→ WHAT IS BEING ASKED:
Look through the entries below. Report each line that has the word "spec" in it.
——
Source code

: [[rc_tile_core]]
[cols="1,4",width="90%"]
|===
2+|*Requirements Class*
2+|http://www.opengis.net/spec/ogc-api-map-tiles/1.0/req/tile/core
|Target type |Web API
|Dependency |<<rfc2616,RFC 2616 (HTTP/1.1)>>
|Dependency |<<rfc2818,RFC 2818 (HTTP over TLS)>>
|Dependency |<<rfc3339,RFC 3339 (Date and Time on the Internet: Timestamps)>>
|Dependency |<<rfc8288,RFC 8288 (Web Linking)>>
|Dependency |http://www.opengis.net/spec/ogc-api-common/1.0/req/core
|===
——
→ RESPONSE TO THE EXERCISE:
2+|http://www.opengis.net/spec/ogc-api-map-tiles/1.0/req/tile/core
|Dependency |http://www.opengis.net/spec/ogc-api-common/1.0/req/core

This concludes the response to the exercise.